10. IFNB mRNA levels in THP1 cells induced by co‐transfecting dsDNA (ISD) and different RNAs (tRNA, 50 nt ssRNA and 200 nt ssRNA) plotted as mean ± SEM (n = 4, biological replicates). The volumes of Lipofectamine 2000 from low to high were 1, 2, 4, 6, and 8 μl. Significance was determined by two‐way ANOVA, **P < 0.01, ***P < 0.001.

Figure EV4. RNAs regulate the dsDNA‐induced expression of IFNB in cells

Expression of IFNB mRNA in THP1 cells transfected with 1 μg dsDNA (ISD) and 1 μg tRNA by using different mount of liposomes (n = 4, biological replicates). Data are presented as mean ± SEM, *P < 0.05, **P < 0.01, ***P < 0.001, and ns = not significant (two‐way ANOVA).

Figure EV5. cGAS‐specific inhibitor G150 blocks the RNA‐dsDNA mediated expression of IFNB in cells

1. Expression of IFNB mRNA in THP1 cells transfected with 0.1 μg dsDNA (ISD) and 1 μg tRNA or 200 nt ssRNA with or without the cGAS‐specific inhibitor G150 (n = 4, biological replicates).

2. Expression of IFNB mRNA in THP1 cells transfected with 1 μg dsDNA (ISD) and 1 μg tRNA with or without the cGAS‐specific inhibitor G150 (n = 4, biological replicates).

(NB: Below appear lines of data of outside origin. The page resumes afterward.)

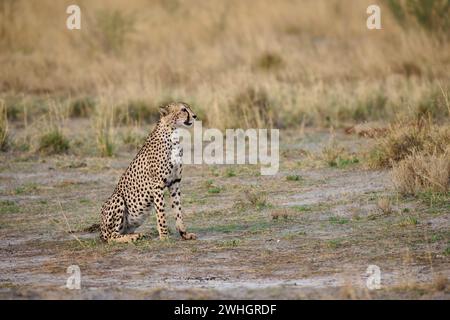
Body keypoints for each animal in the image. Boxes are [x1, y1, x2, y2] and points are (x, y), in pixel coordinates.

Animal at [101, 102, 198, 242]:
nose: (195, 116)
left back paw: (137, 235)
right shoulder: (158, 185)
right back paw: (134, 237)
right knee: (111, 237)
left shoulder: (175, 182)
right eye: (183, 110)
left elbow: (178, 210)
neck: (173, 135)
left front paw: (184, 233)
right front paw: (164, 236)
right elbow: (161, 212)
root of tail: (100, 232)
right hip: (117, 198)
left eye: (189, 108)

3. Expression of IFNB mRNA in THP1 cells transfected with 1 μg poly(I:C) with or without cGAS‐specific inhibitor G150 (n = 3, biological replicates).

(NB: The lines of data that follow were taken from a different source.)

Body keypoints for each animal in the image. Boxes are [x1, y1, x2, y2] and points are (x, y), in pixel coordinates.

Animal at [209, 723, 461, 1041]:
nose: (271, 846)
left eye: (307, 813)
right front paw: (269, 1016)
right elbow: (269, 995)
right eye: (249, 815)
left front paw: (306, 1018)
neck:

Data information: The concentration of G150 used was 10 μM. The transfection reagent used was Lipofectamine 2000 and the amount of transfection reagent used per well in a 6‐well plate was 6 μl. Data are presented as mean ± SEM, *P < 0.05, **P < 0.01, ***P < 0.001, and ns = not significant (two‐way ANOVA for A and B, unpaired two‐tailed t‐test for C).